**Task requirements**
Reproduce every line of the items below word for word, in the same order.

━━━ Entries provided ━━━

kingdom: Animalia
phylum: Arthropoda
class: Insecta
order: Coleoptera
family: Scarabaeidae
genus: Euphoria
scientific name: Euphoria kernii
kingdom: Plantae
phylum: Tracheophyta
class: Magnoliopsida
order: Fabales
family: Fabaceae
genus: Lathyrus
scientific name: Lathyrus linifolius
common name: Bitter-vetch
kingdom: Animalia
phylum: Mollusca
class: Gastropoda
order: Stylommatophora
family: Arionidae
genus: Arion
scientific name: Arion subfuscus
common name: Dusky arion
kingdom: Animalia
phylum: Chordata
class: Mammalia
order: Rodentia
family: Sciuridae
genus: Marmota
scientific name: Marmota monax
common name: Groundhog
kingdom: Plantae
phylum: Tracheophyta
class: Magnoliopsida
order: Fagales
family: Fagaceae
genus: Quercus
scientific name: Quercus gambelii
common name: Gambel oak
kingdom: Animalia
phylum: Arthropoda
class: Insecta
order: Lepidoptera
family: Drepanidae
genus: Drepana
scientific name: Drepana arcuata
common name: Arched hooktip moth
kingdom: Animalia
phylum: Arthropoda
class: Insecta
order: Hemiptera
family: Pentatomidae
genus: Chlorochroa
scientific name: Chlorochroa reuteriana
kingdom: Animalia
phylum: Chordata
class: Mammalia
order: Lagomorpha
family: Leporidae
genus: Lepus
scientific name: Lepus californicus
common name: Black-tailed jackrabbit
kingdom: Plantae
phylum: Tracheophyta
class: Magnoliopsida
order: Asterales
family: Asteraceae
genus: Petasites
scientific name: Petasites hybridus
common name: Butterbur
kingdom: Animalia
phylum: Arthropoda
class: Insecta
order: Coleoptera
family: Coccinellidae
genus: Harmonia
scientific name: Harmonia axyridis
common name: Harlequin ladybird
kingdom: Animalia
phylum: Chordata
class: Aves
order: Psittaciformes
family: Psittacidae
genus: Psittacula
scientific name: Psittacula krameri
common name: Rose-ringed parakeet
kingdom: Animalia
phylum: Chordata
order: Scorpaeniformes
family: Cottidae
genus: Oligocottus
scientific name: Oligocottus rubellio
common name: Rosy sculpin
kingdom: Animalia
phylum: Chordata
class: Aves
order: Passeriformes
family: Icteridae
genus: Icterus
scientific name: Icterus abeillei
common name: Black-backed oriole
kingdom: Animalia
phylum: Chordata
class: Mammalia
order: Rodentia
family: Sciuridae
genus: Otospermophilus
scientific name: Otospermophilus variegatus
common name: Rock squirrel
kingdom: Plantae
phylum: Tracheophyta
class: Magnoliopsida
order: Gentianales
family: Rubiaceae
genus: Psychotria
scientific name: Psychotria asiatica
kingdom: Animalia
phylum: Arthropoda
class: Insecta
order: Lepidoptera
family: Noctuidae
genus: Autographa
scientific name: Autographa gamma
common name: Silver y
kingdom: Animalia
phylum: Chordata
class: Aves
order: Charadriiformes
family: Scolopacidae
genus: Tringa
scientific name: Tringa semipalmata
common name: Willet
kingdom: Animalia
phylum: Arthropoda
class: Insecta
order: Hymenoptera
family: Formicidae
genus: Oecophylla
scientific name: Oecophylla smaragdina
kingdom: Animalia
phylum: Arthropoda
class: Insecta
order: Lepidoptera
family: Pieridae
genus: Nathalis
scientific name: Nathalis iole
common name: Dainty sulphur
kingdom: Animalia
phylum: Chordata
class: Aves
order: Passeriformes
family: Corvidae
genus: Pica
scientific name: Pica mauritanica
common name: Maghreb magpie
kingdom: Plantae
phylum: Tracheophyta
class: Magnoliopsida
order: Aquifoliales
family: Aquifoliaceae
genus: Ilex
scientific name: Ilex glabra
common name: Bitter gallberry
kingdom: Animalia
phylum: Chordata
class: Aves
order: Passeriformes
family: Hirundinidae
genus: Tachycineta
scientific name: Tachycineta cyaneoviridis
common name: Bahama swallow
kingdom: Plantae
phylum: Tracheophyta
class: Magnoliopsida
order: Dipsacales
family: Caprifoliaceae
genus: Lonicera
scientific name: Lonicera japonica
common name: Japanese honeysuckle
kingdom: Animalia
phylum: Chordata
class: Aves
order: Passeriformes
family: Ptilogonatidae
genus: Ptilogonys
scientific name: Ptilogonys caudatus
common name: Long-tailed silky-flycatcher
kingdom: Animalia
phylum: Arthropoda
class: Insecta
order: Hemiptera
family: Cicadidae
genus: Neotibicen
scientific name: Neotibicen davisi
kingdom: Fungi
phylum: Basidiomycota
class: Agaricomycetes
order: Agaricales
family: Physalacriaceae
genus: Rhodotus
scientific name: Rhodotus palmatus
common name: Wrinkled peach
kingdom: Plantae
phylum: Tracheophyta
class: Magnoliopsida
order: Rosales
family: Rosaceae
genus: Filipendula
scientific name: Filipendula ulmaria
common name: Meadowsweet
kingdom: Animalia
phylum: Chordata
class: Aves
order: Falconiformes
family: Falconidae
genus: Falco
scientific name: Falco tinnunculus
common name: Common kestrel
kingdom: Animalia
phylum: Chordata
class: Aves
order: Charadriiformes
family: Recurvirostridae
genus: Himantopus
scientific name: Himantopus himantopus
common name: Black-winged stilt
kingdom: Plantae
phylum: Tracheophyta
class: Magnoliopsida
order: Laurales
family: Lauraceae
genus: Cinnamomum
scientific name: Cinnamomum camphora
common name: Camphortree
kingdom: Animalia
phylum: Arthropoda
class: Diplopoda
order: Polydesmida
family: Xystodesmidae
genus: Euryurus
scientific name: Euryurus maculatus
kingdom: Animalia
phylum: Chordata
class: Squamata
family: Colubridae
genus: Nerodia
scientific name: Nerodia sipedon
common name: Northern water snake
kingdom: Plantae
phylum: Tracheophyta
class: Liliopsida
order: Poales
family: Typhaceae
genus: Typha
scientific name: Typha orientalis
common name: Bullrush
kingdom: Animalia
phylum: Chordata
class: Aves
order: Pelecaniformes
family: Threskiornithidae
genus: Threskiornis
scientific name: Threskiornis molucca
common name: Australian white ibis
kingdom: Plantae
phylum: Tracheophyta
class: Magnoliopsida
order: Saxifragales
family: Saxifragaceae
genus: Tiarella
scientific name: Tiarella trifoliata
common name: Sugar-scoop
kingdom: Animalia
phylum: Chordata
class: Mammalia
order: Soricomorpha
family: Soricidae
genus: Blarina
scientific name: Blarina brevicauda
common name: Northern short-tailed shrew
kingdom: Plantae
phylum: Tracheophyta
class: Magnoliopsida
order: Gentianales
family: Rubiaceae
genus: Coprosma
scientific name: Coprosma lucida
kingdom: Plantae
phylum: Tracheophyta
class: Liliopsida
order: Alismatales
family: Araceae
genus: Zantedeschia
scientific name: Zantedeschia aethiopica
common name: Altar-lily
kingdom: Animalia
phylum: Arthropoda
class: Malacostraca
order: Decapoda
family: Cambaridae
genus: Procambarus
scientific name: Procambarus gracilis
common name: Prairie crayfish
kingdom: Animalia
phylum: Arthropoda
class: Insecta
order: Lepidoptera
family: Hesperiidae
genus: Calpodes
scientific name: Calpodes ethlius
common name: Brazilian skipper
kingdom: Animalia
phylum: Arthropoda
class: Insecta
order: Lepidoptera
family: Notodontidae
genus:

━━━

**Exercise solution**
kingdom: Animalia
phylum: Arthropoda
class: Insecta
order: Coleoptera
family: Scarabaeidae
genus: Euphoria
scientific name: Euphoria kernii
kingdom: Plantae
phylum: Tracheophyta
class: Magnoliopsida
order: Fabales
family: Fabaceae
genus: Lathyrus
scientific name: Lathyrus linifolius
common name: Bitter-vetch
kingdom: Animalia
phylum: Mollusca
class: Gastropoda
order: Stylommatophora
family: Arionidae
genus: Arion
scientific name: Arion subfuscus
common name: Dusky arion
kingdom: Animalia
phylum: Chordata
class: Mammalia
order: Rodentia
family: Sciuridae
genus: Marmota
scientific name: Marmota monax
common name: Groundhog
kingdom: Plantae
phylum: Tracheophyta
class: Magnoliopsida
order: Fagales
family: Fagaceae
genus: Quercus
scientific name: Quercus gambelii
common name: Gambel oak
kingdom: Animalia
phylum: Arthropoda
class: Insecta
order: Lepidoptera
family: Drepanidae
genus: Drepana
scientific name: Drepana arcuata
common name: Arched hooktip moth
kingdom: Animalia
phylum: Arthropoda
class: Insecta
order: Hemiptera
family: Pentatomidae
genus: Chlorochroa
scientific name: Chlorochroa reuteriana
kingdom: Animalia
phylum: Chordata
class: Mammalia
order: Lagomorpha
family: Leporidae
genus: Lepus
scientific name: Lepus californicus
common name: Black-tailed jackrabbit
kingdom: Plantae
phylum: Tracheophyta
class: Magnoliopsida
order: Asterales
family: Asteraceae
genus: Petasites
scientific name: Petasites hybridus
common name: Butterbur
kingdom: Animalia
phylum: Arthropoda
class: Insecta
order: Coleoptera
family: Coccinellidae
genus: Harmonia
scientific name: Harmonia axyridis
common name: Harlequin ladybird
kingdom: Animalia
phylum: Chordata
class: Aves
order: Psittaciformes
family: Psittacidae
genus: Psittacula
scientific name: Psittacula krameri
common name: Rose-ringed parakeet
kingdom: Animalia
phylum: Chordata
order: Scorpaeniformes
family: Cottidae
genus: Oligocottus
scientific name: Oligocottus rubellio
common name: Rosy sculpin
kingdom: Animalia
phylum: Chordata
class: Aves
order: Passeriformes
family: Icteridae
genus: Icterus
scientific name: Icterus abeillei
common name: Black-backed oriole
kingdom: Animalia
phylum: Chordata
class: Mammalia
order: Rodentia
family: Sciuridae
genus: Otospermophilus
scientific name: Otospermophilus variegatus
common name: Rock squirrel
kingdom: Plantae
phylum: Tracheophyta
class: Magnoliopsida
order: Gentianales
family: Rubiaceae
genus: Psychotria
scientific name: Psychotria asiatica
kingdom: Animalia
phylum: Arthropoda
class: Insecta
order: Lepidoptera
family: Noctuidae
genus: Autographa
scientific name: Autographa gamma
common name: Silver y
kingdom: Animalia
phylum: Chordata
class: Aves
order: Charadriiformes
family: Scolopacidae
genus: Tringa
scientific name: Tringa semipalmata
common name: Willet
kingdom: Animalia
phylum: Arthropoda
class: Insecta
order: Hymenoptera
family: Formicidae
genus: Oecophylla
scientific name: Oecophylla smaragdina
kingdom: Animalia
phylum: Arthropoda
class: Insecta
order: Lepidoptera
family: Pieridae
genus: Nathalis
scientific name: Nathalis iole
common name: Dainty sulphur
kingdom: Animalia
phylum: Chordata
class: Aves
order: Passeriformes
family: Corvidae
genus: Pica
scientific name: Pica mauritanica
common name: Maghreb magpie
kingdom: Plantae
phylum: Tracheophyta
class: Magnoliopsida
order: Aquifoliales
family: Aquifoliaceae
genus: Ilex
scientific name: Ilex glabra
common name: Bitter gallberry
kingdom: Animalia
phylum: Chordata
class: Aves
order: Passeriformes
family: Hirundinidae
genus: Tachycineta
scientific name: Tachycineta cyaneoviridis
common name: Bahama swallow
kingdom: Plantae
phylum: Tracheophyta
class: Magnoliopsida
order: Dipsacales
family: Caprifoliaceae
genus: Lonicera
scientific name: Lonicera japonica
common name: Japanese honeysuckle
kingdom: Animalia
phylum: Chordata
class: Aves
order: Passeriformes
family: Ptilogonatidae
genus: Ptilogonys
scientific name: Ptilogonys caudatus
common name: Long-tailed silky-flycatcher
kingdom: Animalia
phylum: Arthropoda
class: Insecta
order: Hemiptera
family: Cicadidae
genus: Neotibicen
scientific name: Neotibicen davisi
kingdom: Fungi
phylum: Basidiomycota
class: Agaricomycetes
order: Agaricales
family: Physalacriaceae
genus: Rhodotus
scientific name: Rhodotus palmatus
common name: Wrinkled peach
kingdom: Plantae
phylum: Tracheophyta
class: Magnoliopsida
order: Rosales
family: Rosaceae
genus: Filipendula
scientific name: Filipendula ulmaria
common name: Meadowsweet
kingdom: Animalia
phylum: Chordata
class: Aves
order: Falconiformes
family: Falconidae
genus: Falco
scientific name: Falco tinnunculus
common name: Common kestrel
kingdom: Animalia
phylum: Chordata
class: Aves
order: Charadriiformes
family: Recurvirostridae
genus: Himantopus
scientific name: Himantopus himantopus
common name: Black-winged stilt
kingdom: Plantae
phylum: Tracheophyta
class: Magnoliopsida
order: Laurales
family: Lauraceae
genus: Cinnamomum
scientific name: Cinnamomum camphora
common name: Camphortree
kingdom: Animalia
phylum: Arthropoda
class: Diplopoda
order: Polydesmida
family: Xystodesmidae
genus: Euryurus
scientific name: Euryurus maculatus
kingdom: Animalia
phylum: Chordata
class: Squamata
family: Colubridae
genus: Nerodia
scientific name: Nerodia sipedon
common name: Northern water snake
kingdom: Plantae
phylum: Tracheophyta
class: Liliopsida
order: Poales
family: Typhaceae
genus: Typha
scientific name: Typha orientalis
common name: Bullrush
kingdom: Animalia
phylum: Chordata
class: Aves
order: Pelecaniformes
family: Threskiornithidae
genus: Threskiornis
scientific name: Threskiornis molucca
common name: Australian white ibis
kingdom: Plantae
phylum: Tracheophyta
class: Magnoliopsida
order: Saxifragales
family: Saxifragaceae
genus: Tiarella
scientific name: Tiarella trifoliata
common name: Sugar-scoop
kingdom: Animalia
phylum: Chordata
class: Mammalia
order: Soricomorpha
family: Soricidae
genus: Blarina
scientific name: Blarina brevicauda
common name: Northern short-tailed shrew
kingdom: Plantae
phylum: Tracheophyta
class: Magnoliopsida
order: Gentianales
family: Rubiaceae
genus: Coprosma
scientific name: Coprosma lucida
kingdom: Plantae
phylum: Tracheophyta
class: Liliopsida
order: Alismatales
family: Araceae
genus: Zantedeschia
scientific name: Zantedeschia aethiopica
common name: Altar-lily
kingdom: Animalia
phylum: Arthropoda
class: Malacostraca
order: Decapoda
family: Cambaridae
genus: Procambarus
scientific name: Procambarus gracilis
common name: Prairie crayfish
kingdom: Animalia
phylum: Arthropoda
class: Insecta
order: Lepidoptera
family: Hesperiidae
genus: Calpodes
scientific name: Calpodes ethlius
common name: Brazilian skipper
kingdom: Animalia
phylum: Arthropoda
class: Insecta
order: Lepidoptera
family: Notodontidae
genus:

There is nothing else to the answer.